Hurricane season looks like another doozy
We’re less than a month away from the start of the 2022 tropical storm and hurricane season. Thanks to the La Nina pattern, many hurricane forecasters, including us, are predicting another above-normal season in the Atlantic and Caribbean waters.
The 2021 season was the third-most active on record as it produced 21 named storms. It was also the second consecutive season, and third overall, in which all storm names were used.
However, starting with the 2021 season, the Greek alphabet is no longer being used when named storms exceed 21. Instead, they will use a “supplemental list” of names based on the modern English alphabet.
There have been 21 names per list and those beginning with Q, U, X, Y and Z are not listed because the WMO said those letters are “not common enough or easily understood in local languages to be slotted into the rotating lists.”
Last year was also the sixth consecutive year with above-normal tropical storm activity. The damage from storms last year was more than $80 billion, the third-highest in history. Only 2005 and 2017 were higher.
The 2017 season was the costliest tropical cyclone season on record with a price tag of over $282 billion. That figure accounted for about 25 percent of all the combined natural disasters in the United States from 1980 until 2017.
The normal season begins on June 1, but Tropical Storm Ana formed on May 22, 2021. That was the seventh consecutive year that a named storm formed prior to June 1.
The prior year, 2020, was the most active and fifth costliest Atlantic hurricane season in recorded history. There were a record 30 named storms that led to over $51 billion in damage. The first named storm, Tropical Storm Arthur, formed on May 16, 2020, and the next tropical storm, Bertha, formed on May 27, just 11 days later.
Seven hurricanes formed last year. Four of those storms strengthened into major hurricanes, a Category 3 or higher.
The strongest hurricane to hit the U.S. coastline last year was Hurricane Ida as a Category 4 storm in southeastern Louisiana, literally 16 years to the day after Hurricane Katrina ravaged the same area.
In 2020, a major storm struck southwestern Louisiana as a Category 4 hurricane, which was the strongest in terms of wind speed since the 1856 Last Island hurricane.
Storm names are retired when they're very deadly or destructive and replaced by other names. Last week, the World Meteorological Organization (WMO) retired Ida, the major Category 4 hurricane. It will be replaced by Imani when the list in 2021 is repeated in 2027 as the names for the Atlantic and Caribbean storms are recycled every six years.
In 2020, four named storms were retired. They included Dorian, Laura, Eta and Iota.
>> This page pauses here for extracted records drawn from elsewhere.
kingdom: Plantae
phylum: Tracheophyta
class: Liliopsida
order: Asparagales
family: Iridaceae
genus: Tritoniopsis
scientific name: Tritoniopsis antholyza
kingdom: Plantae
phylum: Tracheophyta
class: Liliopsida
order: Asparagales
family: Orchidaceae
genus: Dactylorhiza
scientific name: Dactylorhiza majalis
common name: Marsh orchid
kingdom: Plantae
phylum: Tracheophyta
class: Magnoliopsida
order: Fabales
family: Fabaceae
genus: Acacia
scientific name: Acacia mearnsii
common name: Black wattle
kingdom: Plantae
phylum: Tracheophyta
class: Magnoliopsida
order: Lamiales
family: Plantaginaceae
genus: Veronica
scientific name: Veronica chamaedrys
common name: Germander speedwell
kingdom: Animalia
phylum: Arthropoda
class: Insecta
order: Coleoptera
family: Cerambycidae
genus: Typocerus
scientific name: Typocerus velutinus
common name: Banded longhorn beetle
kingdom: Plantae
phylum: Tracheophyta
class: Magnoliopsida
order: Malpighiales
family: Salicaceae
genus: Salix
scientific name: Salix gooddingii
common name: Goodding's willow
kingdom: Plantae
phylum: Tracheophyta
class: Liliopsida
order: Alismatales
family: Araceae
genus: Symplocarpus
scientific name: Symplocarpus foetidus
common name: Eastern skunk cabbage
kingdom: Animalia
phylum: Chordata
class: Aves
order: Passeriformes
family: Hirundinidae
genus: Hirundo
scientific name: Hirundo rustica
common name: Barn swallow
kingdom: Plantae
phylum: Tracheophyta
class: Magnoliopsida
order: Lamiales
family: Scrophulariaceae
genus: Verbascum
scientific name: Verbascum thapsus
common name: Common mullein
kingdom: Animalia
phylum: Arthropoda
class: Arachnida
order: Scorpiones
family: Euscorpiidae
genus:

Since 1953, names have been used to identify tropical storms and hurricanes. The National Hurricane Center and World Meteorological Organization have retired 94 names. The letter that has the most retired names is “I” with 12.
The official date the tropical storm and hurricane season begins is June 1 and ends Nov. 30. Based on the 30-year average from 1991 to 2020, there is a new average of about 14 named storms. Seven of those storms become hurricanes with three of them in the “major” Category 3 or above.
For this year, Cliff and I see another active season as ocean water temperatures are favoring this type of pattern. With the La Nina along the Equatorial regions, the Atlantic basin continues to have warmer-than-normal sea-surface temperatures, which is very favorable for the development of tropical storms.
We believe we could see around 17-22 named storms, with six to nine forming into hurricanes. Approximately three to five of them could intensify into a major Category 3 or higher. It’s also possible that three to five tropical storms or hurricanes may hit the U.S. coastlines later this year.
Local weather
In terms of our local weather, April was a chilly month across the Inland Northwest. According to Cliff’s records, April was the fifth coldest in history since 1895 in Coeur d’Alene. Spokane was also the fifth coldest. We had one of the coldest Mother’s Day in history with a few flakes of snow reported in the Coeur d’Alene area. By contrast, March was the fifth warmest in the Coeur d’Alene area. We also had the least snowfall ever from Jan. 7 through April with only 6.6 inches.
Cliff and I still see an unsettled weather pattern with occasional rain and thunderstorm activity over at least the next several weeks, perhaps through the end of the month.
Above-normal moisture occurred in April, and May should also end up with near to above-normal precipitation across many locations in North Idaho. Then, our weather is expected to turn warmer and drier later in June with another summer season likely to have below-normal precipitation.
SPECIAL NOTE: Happy Birthday to Cliff who celebrated his 80th birthday on May 6.